Saturday, November 1, 2014
SNAFU: Heroes - edited by Geoff Brown and Amanda J. Spedding - An Anthology of Military Horror
Earlier this year I read and reviewed SNAFU: An Anthology of Military Horror and found it to be one of the best themed anthologies I've read in 2014.
This time the stories are longer, novelette to novella-length tales, and they're just as much fun as those in the original collection. Jonathan Maberry, Weston Ochse, and James A. Moore all return with tales that combine the military and horror genres to great success.
There's also a story from Joesph Nassise, called "The Hungry Dark: A Templar Chronicles Mission." Somehow I've missed out on this series, I'm going to have to remedy that situation soon. I love the concept and the story was well executed.
From the The Templar Chronicles website..."The story takes place in the here and now. The ancient Templar Order has been resurrected as a secret combat arm of the Vatican, charged with defending mankind from the supernatural enemies that surround us.
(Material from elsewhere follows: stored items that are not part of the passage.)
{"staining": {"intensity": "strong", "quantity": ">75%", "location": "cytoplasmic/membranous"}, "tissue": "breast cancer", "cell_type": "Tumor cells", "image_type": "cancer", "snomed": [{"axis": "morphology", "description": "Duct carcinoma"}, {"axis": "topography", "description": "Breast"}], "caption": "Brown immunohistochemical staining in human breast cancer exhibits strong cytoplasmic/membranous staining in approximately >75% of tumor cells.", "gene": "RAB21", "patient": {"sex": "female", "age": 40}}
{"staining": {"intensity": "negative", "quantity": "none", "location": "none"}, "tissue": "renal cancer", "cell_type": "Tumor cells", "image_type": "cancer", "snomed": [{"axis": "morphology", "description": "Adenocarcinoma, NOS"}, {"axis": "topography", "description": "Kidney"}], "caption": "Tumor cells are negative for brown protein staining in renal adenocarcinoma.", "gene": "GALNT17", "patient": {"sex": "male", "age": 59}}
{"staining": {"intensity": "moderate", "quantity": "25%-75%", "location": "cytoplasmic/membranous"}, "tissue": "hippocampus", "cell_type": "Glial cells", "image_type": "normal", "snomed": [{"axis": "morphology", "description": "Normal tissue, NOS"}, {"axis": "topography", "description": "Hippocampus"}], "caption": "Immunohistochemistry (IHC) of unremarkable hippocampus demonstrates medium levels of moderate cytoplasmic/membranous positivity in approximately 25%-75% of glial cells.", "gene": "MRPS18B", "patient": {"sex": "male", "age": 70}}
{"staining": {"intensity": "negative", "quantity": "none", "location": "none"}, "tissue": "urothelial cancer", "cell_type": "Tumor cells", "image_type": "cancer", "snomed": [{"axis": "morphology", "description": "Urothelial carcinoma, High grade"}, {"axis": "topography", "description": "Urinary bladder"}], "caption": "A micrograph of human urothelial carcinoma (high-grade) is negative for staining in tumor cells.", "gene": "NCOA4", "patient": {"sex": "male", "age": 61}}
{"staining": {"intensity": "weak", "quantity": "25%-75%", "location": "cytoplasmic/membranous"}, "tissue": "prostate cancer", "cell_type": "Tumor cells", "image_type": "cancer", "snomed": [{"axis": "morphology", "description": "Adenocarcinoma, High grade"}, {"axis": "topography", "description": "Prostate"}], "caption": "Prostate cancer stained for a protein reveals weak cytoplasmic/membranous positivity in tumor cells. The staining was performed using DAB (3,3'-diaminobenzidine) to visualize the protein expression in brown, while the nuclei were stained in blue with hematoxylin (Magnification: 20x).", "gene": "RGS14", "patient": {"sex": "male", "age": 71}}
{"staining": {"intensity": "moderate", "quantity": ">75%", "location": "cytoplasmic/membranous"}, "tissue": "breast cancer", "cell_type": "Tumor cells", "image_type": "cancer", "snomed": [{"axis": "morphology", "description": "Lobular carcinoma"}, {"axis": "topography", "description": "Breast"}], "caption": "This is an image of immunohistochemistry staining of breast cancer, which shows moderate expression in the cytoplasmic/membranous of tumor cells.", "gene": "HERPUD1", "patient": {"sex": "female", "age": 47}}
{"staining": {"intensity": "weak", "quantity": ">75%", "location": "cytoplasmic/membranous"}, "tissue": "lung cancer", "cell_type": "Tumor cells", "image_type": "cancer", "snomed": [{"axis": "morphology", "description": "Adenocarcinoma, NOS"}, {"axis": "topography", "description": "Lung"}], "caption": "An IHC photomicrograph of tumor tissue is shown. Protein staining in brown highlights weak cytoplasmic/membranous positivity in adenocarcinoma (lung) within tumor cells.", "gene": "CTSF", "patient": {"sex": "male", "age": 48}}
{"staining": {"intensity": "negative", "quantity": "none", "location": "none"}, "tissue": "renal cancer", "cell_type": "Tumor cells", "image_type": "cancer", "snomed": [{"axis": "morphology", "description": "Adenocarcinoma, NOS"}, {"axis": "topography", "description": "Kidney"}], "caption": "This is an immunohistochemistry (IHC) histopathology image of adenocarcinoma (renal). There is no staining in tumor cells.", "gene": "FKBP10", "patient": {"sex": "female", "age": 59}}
The world at large is unaware of the Order's existence and the Templars take great pains to keep it that way. 'Sometimes the Lord's work is best accomplished in the shadows," is a popular saying among the troops."
In "The Hungry Dark," ECHO Team is sent to Durbandorf, in the heart of the Black Forest, in Gemany, where demons have been inhabiting once-human forms and reworking the flesh they've stolen to suit their individual needs. "Chimeras, Changelings, Flesh-twisters -- they have a lot of names. What they're called isn't as important as what they are -- hellspawn."
Weston Ochse is no stranger to military horror, his Seal Team 666 series is up to 3 books and counting. In "Tarzan Doesn't Live Here Anymore," he's combined a story of a boy obsessed with Tarzan, with an old-time Saturday creature feature loaded with monsters trying to escape from a giant rift in the Sonoran desert. We're talking giant tarantulas, wasps the size of small planes, and enormous worms. The military weaponry being used to keep the monsters at bay is quite impressive.
James A. Moore's "War Stories" features a grandfather, who served in both WWII and the Korean conflict, swapping tales with his grandson, just back from Vietnam. It's all pretty normal until, after a few beers, the grandfather tells the story of what the Germans were up to at a chateau in France. Another entertaining story featuring Jonathan Crowley, a killer character who was also in Moore's story for the original SNAFU anthology.
To bring SNAFU: Heroes to a close, the editors have brought back Jonathan Maberry with a Joe Ledger adventure, "Changeling." This one, I know, has been published before, most recently in Joe Ledger: Special Ops, published earlier this year by JournalStone. If your a Joe Ledger fan, the story is set after the events in The Dragon Factory. "Changling" can be read by itself, but if you read it before The Dragon Factory there are some spoilers.
I enjoyed SNAFU: Heroes every bit as much as the original. If I had any complaint it's that, at 158 pages, it was over way too soon. But there is good news, SNAFU II: Survival of the Fittest is due in 2015.
SNAFU: Heroes has just been published by Cohesion Press and is now available as a Kindle download.